* [TRECHO DA FONTE]:

Um procurador municipal de São Luís, no Maranhão, entrou no centro de uma investigação após contrair um empréstimo de R$ 93,7 milhões com uma empresa de crédito ligada à Reag para adquirir ações do BRB. O caso levanta suspeitas sobre uma possível tentativa de assumir o controle acionário da instituição de forma indireta.
De acordo com apuração conduzida pela Kroll, contratada pelo banco, o procurador Daniel de Faria Jerônimo Leite teria atuado como peça intermediária em uma operação articulada por Daniel Vorcaro, Maurício Quadrado e João Carlos Mansur. A investigação aponta que a estratégia envolveria a aquisição disfarçada de participação no banco para, posteriormente, viabilizar a venda de carteiras de crédito consideradas de alto risco.
Investigação aponta operação financeira sem lastro real
O relatório da Kroll indica que Leite teria sido utilizado como “figura instrumental” na movimentação financeira. Segundo o documento, houve o que foi classificado como “circularidade de recursos”, quando o dinheiro obtido por meio do empréstimo retornaria ao próprio sistema financeiro ligado à operação, sem gerar valor econômico efetivo.
Na prática, isso significaria que os recursos teriam sido utilizados apenas para mascarar os verdadeiros beneficiários da transação, dificultando a identificação dos responsáveis finais pelo investimento nas ações do banco.
Divergência sobre patrimônio chama atenção
Outro ponto que chamou atenção foi a capacidade financeira do procurador para realizar a operação. O BRB informou que Leite declarou ao Banco Central renda mensal de R$ 35 mil e patrimônio de aproximadamente R$ 6 milhões valores considerados incompatíveis com um investimento de quase R$ 100 milhões.
Em resposta, o procurador contestou as informações e afirmou que os dados estão incorretos. Segundo ele, sua renda mensal chega a R$ 579 mil, com patrimônio estimado em R$ 75 milhões. Leite também destacou que atua como produtor rural, é conselheiro federal da OAB e sócio-fundador de um escritório de advocacia.

* [MATERIAL FORNECIDO]:
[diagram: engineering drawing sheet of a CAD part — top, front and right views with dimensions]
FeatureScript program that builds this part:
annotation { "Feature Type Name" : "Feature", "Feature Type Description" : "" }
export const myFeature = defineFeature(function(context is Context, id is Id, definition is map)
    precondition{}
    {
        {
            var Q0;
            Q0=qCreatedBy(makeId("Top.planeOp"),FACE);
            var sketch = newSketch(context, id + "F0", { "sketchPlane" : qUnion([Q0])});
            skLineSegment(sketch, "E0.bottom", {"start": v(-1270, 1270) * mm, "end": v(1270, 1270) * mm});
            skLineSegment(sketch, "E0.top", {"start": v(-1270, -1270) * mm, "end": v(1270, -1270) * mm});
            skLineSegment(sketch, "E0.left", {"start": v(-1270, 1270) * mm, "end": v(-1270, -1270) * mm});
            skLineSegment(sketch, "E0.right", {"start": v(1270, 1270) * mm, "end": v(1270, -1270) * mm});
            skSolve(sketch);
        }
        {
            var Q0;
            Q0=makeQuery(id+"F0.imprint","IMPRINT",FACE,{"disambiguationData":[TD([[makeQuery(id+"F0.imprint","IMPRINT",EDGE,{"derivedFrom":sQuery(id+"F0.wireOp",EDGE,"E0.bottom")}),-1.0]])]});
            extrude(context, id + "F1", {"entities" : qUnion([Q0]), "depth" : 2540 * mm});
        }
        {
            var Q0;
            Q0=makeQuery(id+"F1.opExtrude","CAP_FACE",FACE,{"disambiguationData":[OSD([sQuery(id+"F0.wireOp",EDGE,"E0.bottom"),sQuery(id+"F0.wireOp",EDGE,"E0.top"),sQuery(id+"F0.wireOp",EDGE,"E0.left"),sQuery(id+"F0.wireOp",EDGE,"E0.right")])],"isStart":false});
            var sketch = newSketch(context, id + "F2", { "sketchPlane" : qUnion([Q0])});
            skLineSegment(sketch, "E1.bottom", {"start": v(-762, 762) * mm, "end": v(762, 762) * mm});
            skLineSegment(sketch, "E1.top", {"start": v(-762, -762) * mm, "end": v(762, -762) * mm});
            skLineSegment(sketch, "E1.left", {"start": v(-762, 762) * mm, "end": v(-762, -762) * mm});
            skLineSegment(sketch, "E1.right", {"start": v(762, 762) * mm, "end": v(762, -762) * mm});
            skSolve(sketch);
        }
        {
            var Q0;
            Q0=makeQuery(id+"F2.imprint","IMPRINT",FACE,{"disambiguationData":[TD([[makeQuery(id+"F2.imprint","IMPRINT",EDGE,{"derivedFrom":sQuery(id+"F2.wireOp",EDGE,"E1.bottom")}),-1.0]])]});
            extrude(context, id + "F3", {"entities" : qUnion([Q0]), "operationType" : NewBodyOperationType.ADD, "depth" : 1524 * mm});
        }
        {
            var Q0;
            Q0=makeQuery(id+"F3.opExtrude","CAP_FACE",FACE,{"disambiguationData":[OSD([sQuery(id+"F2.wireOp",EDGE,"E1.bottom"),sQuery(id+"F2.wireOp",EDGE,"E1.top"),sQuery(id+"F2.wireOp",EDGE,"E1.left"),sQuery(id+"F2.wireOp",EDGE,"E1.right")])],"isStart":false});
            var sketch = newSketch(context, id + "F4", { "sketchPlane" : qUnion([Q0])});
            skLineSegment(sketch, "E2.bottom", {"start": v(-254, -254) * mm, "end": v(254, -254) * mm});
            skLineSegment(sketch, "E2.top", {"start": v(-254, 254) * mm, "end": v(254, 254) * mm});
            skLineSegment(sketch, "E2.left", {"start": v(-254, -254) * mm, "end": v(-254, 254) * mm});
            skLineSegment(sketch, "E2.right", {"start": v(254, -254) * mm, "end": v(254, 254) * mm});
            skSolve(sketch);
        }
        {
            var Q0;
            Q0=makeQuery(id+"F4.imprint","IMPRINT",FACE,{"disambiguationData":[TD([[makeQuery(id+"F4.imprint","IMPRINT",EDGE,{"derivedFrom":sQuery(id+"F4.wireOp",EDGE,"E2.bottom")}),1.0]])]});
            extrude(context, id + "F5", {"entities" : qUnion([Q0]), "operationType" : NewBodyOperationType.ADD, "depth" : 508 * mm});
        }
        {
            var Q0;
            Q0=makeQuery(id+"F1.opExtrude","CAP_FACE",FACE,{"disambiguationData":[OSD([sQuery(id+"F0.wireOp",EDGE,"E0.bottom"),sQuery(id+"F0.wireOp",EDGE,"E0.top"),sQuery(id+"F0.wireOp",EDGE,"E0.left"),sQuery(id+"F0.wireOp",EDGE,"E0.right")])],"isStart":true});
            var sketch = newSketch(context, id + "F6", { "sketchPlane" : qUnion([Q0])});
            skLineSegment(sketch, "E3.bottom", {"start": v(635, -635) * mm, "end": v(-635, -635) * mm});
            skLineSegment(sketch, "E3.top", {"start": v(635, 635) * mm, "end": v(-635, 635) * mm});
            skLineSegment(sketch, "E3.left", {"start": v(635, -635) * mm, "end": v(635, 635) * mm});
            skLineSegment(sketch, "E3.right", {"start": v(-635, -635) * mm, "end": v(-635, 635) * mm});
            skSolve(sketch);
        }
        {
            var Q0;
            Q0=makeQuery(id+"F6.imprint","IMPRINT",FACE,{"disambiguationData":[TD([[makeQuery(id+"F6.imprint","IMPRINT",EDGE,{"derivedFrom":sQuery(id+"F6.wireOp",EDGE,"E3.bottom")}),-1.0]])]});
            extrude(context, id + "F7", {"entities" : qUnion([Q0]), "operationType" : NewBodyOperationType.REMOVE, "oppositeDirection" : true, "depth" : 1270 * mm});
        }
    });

* [ENUNCIADO 1]: Segundo o trecho da fonte, qual foi o valor do empréstimo que o procurador contraiu para adquirir ações do BRB?
* [ENUNCIADO 2]: Com base no trecho da fonte, explique em até três frases por que a capacidade financeira do procurador para realizar a operação chamou atenção.
* [ENUNCIADO 3]: Transcreva do trecho da fonte todo o conteúdo que vai de "Investigação aponta operação" até "ações do banco.".

* [RESPOSTA 1]: R$ 93,7 milhões.

* [RESPOSTA 2]: O BRB informou que Leite declarou ao Banco Central renda mensal de R$ 35 mil e patrimônio de aproximadamente R$ 6 milhões. Esses valores foram considerados incompatíveis com um investimento de quase R$ 100 milhões.

* [RESPOSTA 3]:
Investigação aponta operação financeira sem lastro real
O relatório da Kroll indica que Leite teria sido utilizado como “figura instrumental” na movimentação financeira. Segundo o documento, houve o que foi classificado como “circularidade de recursos”, quando o dinheiro obtido por meio do empréstimo retornaria ao próprio sistema financeiro ligado à operação, sem gerar valor econômico efetivo.
Na prática, isso significaria que os recursos teriam sido utilizados apenas para mascarar os verdadeiros beneficiários da transação, dificultando a identificação dos responsáveis finais pelo investimento nas ações do banco.